> DATASET RECORDS
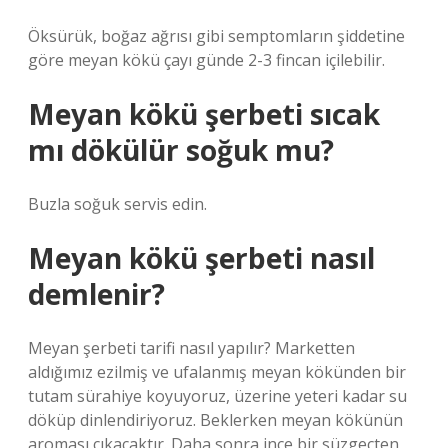
Öksürük, boğaz ağrısı gibi semptomların şiddetine
göre meyan kökü çayı günde 2-3 fincan içilebilir.
Meyan kökü şerbeti sıcak
mı dökülür soğuk mu?
Buzla soğuk servis edin.
Meyan kökü şerbeti nasıl
demlenir?
Meyan şerbeti tarifi nasıl yapılır? Marketten
aldığımız ezilmiş ve ufalanmış meyan kökünden bir
tutam sürahiye koyuyoruz, üzerine yeteri kadar su
döküp dinlendiriyoruz. Beklerken meyan kökünün
aroması çıkacaktır. Daha sonra ince bir süzgeçten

> JOB ITEM
Exact copies of the lines from the one containing "göre meyan kökü" through the end of the listing, both included, are the only thing wanted.

> RESPONSE TO THIS EXERCISE
göre meyan kökü çayı günde 2-3 fincan içilebilir.
Meyan kökü şerbeti sıcak
mı dökülür soğuk mu?
Buzla soğuk servis edin.
Meyan kökü şerbeti nasıl
demlenir?
Meyan şerbeti tarifi nasıl yapılır? Marketten
aldığımız ezilmiş ve ufalanmış meyan kökünden bir
tutam sürahiye koyuyoruz, üzerine yeteri kadar su
döküp dinlendiriyoruz. Beklerken meyan kökünün
aroması çıkacaktır. Daha sonra ince bir süzgeçten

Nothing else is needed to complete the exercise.